1Cuando te sientas a comer con un gobernante, observa cuidadosamente lo que está delante de ti,
2y pon un cuchillo a tu garganta si eres una persona que gusta de comer mucha comida.
3Que no se te antoje sus delicias, porque es comida de mentiras.
4No trabajes demasiado fuerte para obtener riquezas; sé suficientemente sabio para saber cuando detenerte.
5¿Dejarás que tus ojos se enciendan sobre ellas?

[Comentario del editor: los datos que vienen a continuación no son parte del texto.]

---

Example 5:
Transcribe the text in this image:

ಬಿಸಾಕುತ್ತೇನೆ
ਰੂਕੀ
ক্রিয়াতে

Ella desaparecerá porque seguramente tomará alas como un águila y volará al cielo.
6No comas la comida de uno con ojo malvado- y no apetezcas sus delicias,
7porque él es la clase de hombre que cuenta el precio de la comida. "¡Come y bebe!" él te dice a ti, pero su corazón no está contigo.
8Vomitarás lo poco que has comido y habrás desperdiciado tus elogios.
9No hables en la presencia de un tonto porque él despreciará la sabiduría de tus palabras.
10No muevas una piedra antigua de colindancia o invadas en los campos de huérfanos,
11porque el Redentor de ellos es fuerte y Él defenderá su caso contra tí.
12Aplica tu corazón a la instrucción y tus oídos a las palabras del conocimiento.
13No retengas instrucción de un niño porque si lo disciplinas, él no morirá.
14Eres tú quien debe golpearlo con la vara y salvar su alma del Seol.
15Hijo mio, si tu corazón es sabio, entonces mi corazón también estará contento;
16mi ser más interno se regocijará cuando tus labios hablen lo que es correcto.
17No dejes que tu corazón envidie a los pecadores, pero continúa en el temor del SEÑOR todo el día.
18Seguramente hay un futuro y tu esperanza no será quitada.
19¡Escucha- tú! - hijo mio, y sé sabio y dirige tu corazón en el camino.
20No te asocies con borrachos, o con glotones que comen carnes
21porque el borracho y el glotón se vuelven pobres y el sueño los vestirá con harapos.
22Escucha a tu padre que te engendró y no desprecies a tu madre cuando sea vieja.
23Compra la verdad, pero no la vendas; compra sabiduría, instrucción, y entendimiento.
24El padre de la persona justa se regocijará grandemente, y él que procrea un hijo sabio se alegrará en él.
25Deja que tu madre y tu padre se alegren y deja que la que te concibió, se regocije.
26Hijo mio, dame tu corazón y deja que tus ojos observen mis caminos.
27Porque una prostituta es un abismo profundo, y una mujer inmoral es un pozo estrecho.
28Ella yace a la espera como un ladrón y ella aumenta el número de los traicioneros entre la humanidad.
29¿Quién tiene aflicción? ¿Quién tiene tristeza? ¿Quién tiene peleas? ¿Quién tiene quejas? ¿Quién tiene heridas sin razón? ¿Quién tiene ojos ensangrentados?
30Los que persisten sobre el vino, los que prueban el vino mixto.
31No mires el vino cuando esté rojo, cuando brille en la taza y baje suavemente.
32A lo último, muerde como una serpiente y pica como una culebra.
33Tus ojos verán cosas extrañas y tu corazón pronunciará cosas perversas.
34Tú serás como uno que duerme en alta mar o se acuesta en lo alto del mástil.
35"Ellos me pegaron," tú dirás, "pero no fui herido. Ellos me golpearon, pero yo no lo sentí. ¿Cuándo me levantaré? Yo buscaré otra bebida."